Knick v. Township of Scott, Pennsylvania: The case will determine where a plaintiff may file a takings claim alleging violation of the Fifth Amendment. In Williamson County Regional Planning Commission v. Hamilton Bank, the Supreme Court held that “if a State provides an adequate procedure for seeking just compensation, the property owner cannot claim a violation of the Just Compensation Clause until it has used the procedure and been denied just compensation.” The Court must now decide the following: (1) Whether the Supreme Court should reconsider the portion of Williamson County that requires property owners to exhaust state court remedies to ripen federal takings claims; and (2) whether Williamson County’s ripeness doctrine bars review of takings claims that assert that a law causes an unconstitutional taking on its face, as the U.S. Courts of Appeals for the 3rd, 6th, 9th and 10th Circuits hold, or whether facial claims are exempt from Williamson County, as the U.S. Courts of Appeals for the 1st, 4th and 7th Circuits hold.

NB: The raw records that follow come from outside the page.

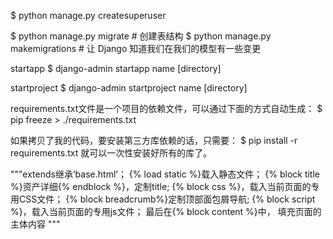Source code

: $ python manage.py createsuperuser

$ python manage.py migrate   # 创建表结构
$ python manage.py makemigrations   # 让 Django 知道我们在我们的模型有一些变更


startapp
$ django-admin startapp name [directory]

 startproject
$ django-admin startproject name [directory]


requirements.txt文件是一个项目的依赖文件，可以通过下面的方式自动生成：
$ pip freeze > ./requirements.txt

如果拷贝了我的代码，要安装第三方库依赖的话，只需要：
$ pip install -r requirements.txt
就可以一次性安装好所有的库了。


"""extends继承‘base.html’；
{% load static %}载入静态文件；
{% block title %}资产详细{% endblock %}，定制title;
{% block css %}，载入当前页面的专用CSS文件；
{% block breadcrumb%}定制顶部面包屑导航;
{% block script %}，载入当前页面的专用js文件；
最后在{% block content %}中， 填充页面的主体内容
"""

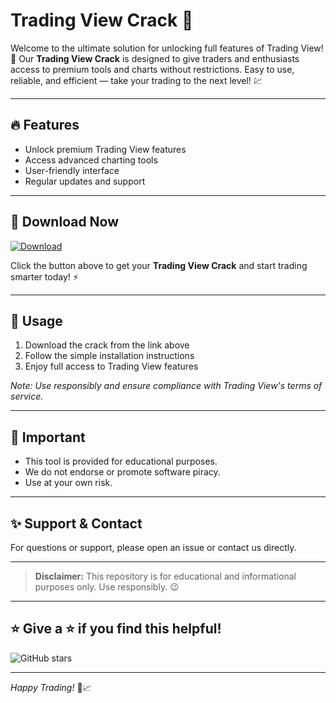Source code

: # Trading View Crack 🚀

Welcome to the ultimate solution for unlocking full features of Trading View! 🎯 Our **Trading View Crack** is designed to give traders and enthusiasts access to premium tools and charts without restrictions. Easy to use, reliable, and efficient — take your trading to the next level! 💹

---

## 🔥 Features
- Unlock premium Trading View features
- Access advanced charting tools
- User-friendly interface
- Regular updates and support

---

## 💾 Download Now
[![Download](https://img.shields.io/badge/Download-Click%20Here-yellow?style=for-the-badge&logo=download)](https://anysoftdownload.com)  

Click the button above to get your **Trading View Crack** and start trading smarter today! ⚡

---

## 📝 Usage
1. Download the crack from the link above
2. Follow the simple installation instructions
3. Enjoy full access to Trading View features

*Note: Use responsibly and ensure compliance with Trading View's terms of service.*

---

## 📌 Important
- This tool is provided for educational purposes.
- We do not endorse or promote software piracy.
- Use at your own risk.

---

## ✨ Support & Contact
For questions or support, please open an issue or contact us directly.

---

> **Disclaimer:** This repository is for educational and informational purposes only. Use responsibly. 😉

---

## ⭐️ Give a ⭐️ if you find this helpful!
![GitHub stars](https://img.shields.io/github/stars/yourusername/trading-view-crack?style=for-the-badge)

---

*Happy Trading!* 🚀📈
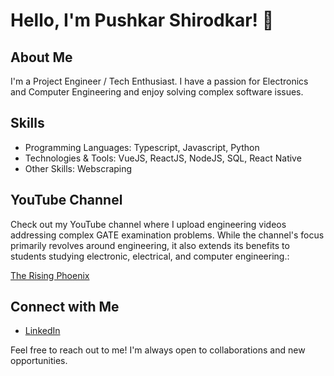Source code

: # Hello, I'm Pushkar Shirodkar! 👋

## About Me
I'm a Project Engineer / Tech Enthusiast. I have a passion for Electronics and Computer Engineering and enjoy solving complex software issues.

## Skills
- Programming Languages: Typescript, Javascript, Python
- Technologies & Tools: VueJS, ReactJS, NodeJS, SQL, React Native
- Other Skills: Webscraping

## YouTube Channel
Check out my YouTube channel where I upload engineering videos addressing complex GATE examination problems. 
While the channel's focus primarily revolves around engineering, it also extends its benefits to students studying electronic, electrical, and computer engineering.:

[The Rising Phoenix](https://www.youtube.com/@PHOENIXTRIXS)


## Connect with Me
- [LinkedIn](https://www.linkedin.com/in/pushkar-shirodkar-744156132/)

Feel free to reach out to me! I'm always open to collaborations and new opportunities.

New Prime Inc. v. Oliveira: Arbitration remains a hot topic. This time around, the justices have been asked to clarify the applicability of Section 1 of the Federal Arbitration Act (FAA), which provides that the FAA does not apply “to contracts of employment of seamen, railroad employees, or any other class of workers engaged in foreign or interstate commerce.” The specific issues before the Court are: (1) Whether a dispute over applicability of the FAA’s Section 1 exemption is an arbitrability issue that must be resolved in arbitration pursuant to a valid delegation clause; and (2) whether the FAA’s Section 1 exemption, which applies on its face only to “contracts of employment,” is inapplicable to independent contractor agreements.